### [GIVEN PROBLEM]
Output every line of the entries below, unchanged and in the same order.

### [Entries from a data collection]
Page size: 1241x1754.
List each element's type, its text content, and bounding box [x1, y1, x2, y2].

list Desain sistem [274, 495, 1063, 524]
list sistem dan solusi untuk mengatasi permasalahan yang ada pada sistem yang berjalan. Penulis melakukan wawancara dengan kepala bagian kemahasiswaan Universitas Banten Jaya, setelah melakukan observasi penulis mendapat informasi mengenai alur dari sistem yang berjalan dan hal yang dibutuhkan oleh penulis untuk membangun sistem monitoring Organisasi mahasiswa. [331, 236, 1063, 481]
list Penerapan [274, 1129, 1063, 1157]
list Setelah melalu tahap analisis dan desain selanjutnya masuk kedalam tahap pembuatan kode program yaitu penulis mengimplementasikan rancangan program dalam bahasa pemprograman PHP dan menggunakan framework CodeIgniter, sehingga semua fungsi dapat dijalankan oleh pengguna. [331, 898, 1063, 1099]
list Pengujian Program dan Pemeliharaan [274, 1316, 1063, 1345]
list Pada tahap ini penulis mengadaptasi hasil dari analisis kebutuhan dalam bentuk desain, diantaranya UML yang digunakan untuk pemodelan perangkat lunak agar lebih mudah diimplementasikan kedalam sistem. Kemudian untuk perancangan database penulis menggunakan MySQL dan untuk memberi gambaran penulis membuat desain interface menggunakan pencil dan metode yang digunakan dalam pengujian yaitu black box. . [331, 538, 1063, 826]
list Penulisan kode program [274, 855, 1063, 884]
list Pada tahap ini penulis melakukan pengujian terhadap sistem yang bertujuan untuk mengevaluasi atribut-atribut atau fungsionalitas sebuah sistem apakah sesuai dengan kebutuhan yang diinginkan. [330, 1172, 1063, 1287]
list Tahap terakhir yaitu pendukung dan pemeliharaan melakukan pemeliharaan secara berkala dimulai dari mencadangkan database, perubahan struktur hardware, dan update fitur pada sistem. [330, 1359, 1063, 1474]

### [CORRECT ANSWER]
Page size: 1241x1754.
List each element's type, its text content, and bounding box [x1, y1, x2, y2].

list Desain sistem [274, 495, 1063, 524]
list sistem dan solusi untuk mengatasi permasalahan yang ada pada sistem yang berjalan. Penulis melakukan wawancara dengan kepala bagian kemahasiswaan Universitas Banten Jaya, setelah melakukan observasi penulis mendapat informasi mengenai alur dari sistem yang berjalan dan hal yang dibutuhkan oleh penulis untuk membangun sistem monitoring Organisasi mahasiswa. [331, 236, 1063, 481]
list Penerapan [274, 1129, 1063, 1157]
list Setelah melalu tahap analisis dan desain selanjutnya masuk kedalam tahap pembuatan kode program yaitu penulis mengimplementasikan rancangan program dalam bahasa pemprograman PHP dan menggunakan framework CodeIgniter, sehingga semua fungsi dapat dijalankan oleh pengguna. [331, 898, 1063, 1099]
list Pengujian Program dan Pemeliharaan [274, 1316, 1063, 1345]
list Pada tahap ini penulis mengadaptasi hasil dari analisis kebutuhan dalam bentuk desain, diantaranya UML yang digunakan untuk pemodelan perangkat lunak agar lebih mudah diimplementasikan kedalam sistem. Kemudian untuk perancangan database penulis menggunakan MySQL dan untuk memberi gambaran penulis membuat desain interface menggunakan pencil dan metode yang digunakan dalam pengujian yaitu black box. . [331, 538, 1063, 826]
list Penulisan kode program [274, 855, 1063, 884]
list Pada tahap ini penulis melakukan pengujian terhadap sistem yang bertujuan untuk mengevaluasi atribut-atribut atau fungsionalitas sebuah sistem apakah sesuai dengan kebutuhan yang diinginkan. [330, 1172, 1063, 1287]
list Tahap terakhir yaitu pendukung dan pemeliharaan melakukan pemeliharaan secara berkala dimulai dari mencadangkan database, perubahan struktur hardware, dan update fitur pada sistem. [330, 1359, 1063, 1474]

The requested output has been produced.